The tragedy occurred Monday night during the final celebration of the three-day Water Festival, which marks the end of the tropical rainy season in the impoverished Buddhist-majority country.

Trapped on a 250-acre island in the Tonle Bassac River where the festival was staged, hundreds of people tried to flee across the short, narrow bridge, but began shoving and trampling each other in a melee, while others jumped or fell into the murky water below.

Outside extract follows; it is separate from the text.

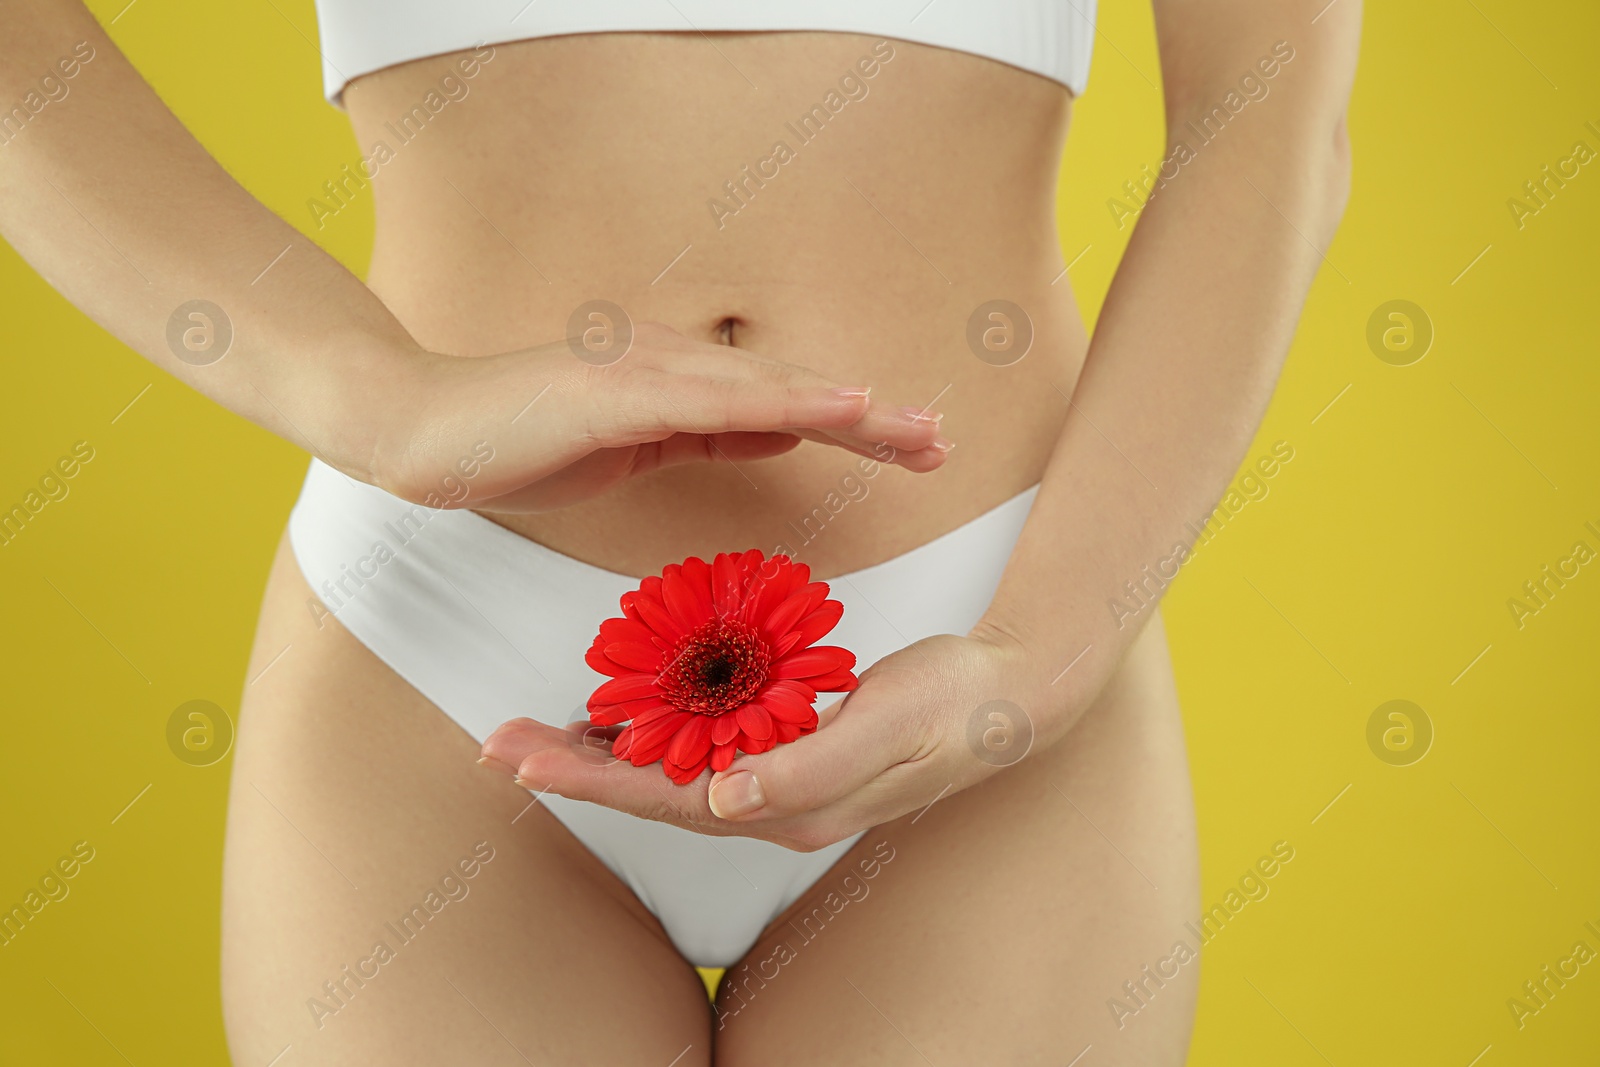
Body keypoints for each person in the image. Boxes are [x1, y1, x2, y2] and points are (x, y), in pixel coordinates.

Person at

Phnom Penh police Chief Touch Naroth said investigators were still trying to determine the cause but suggested that the bridge’s small size may have contributed to the tragedy, the Associated Press reported. “This is a lesson for us,” he said on state TV.

Some witnesses said trouble began when a handful of people fainted because of the heat and physical pressure of the large crowd, causing others to nervously try to escape.

Some of the crushed victims writhed in agony, too weak to free themselves from the corpses and injured people who were piled on top of them on the bridge, but rescuers were able to yank some people out alive.

Phnom Penh’s main Calmette Hospital was quickly overrun by too many injured and dying people and not enough beds, staff or medicine to treat them.

“The scale of this tragedy has overwhelmed the government hospitals,” said Esther Halim, country director of World Vision, a U.S. Christian humanitarian organization.

“There were people lying in the corridors waiting for treatment, and many relatives arriving at the hospital looking for their loved ones and in a most distraught state,” she said.

“Some people were crushed to death under four or five layers of people during the stampede.”

A government spokesman, Phay Siphan, said the total casualty count was more than 1,000, with 378 people killed and 755 injured, the Associated Press reported.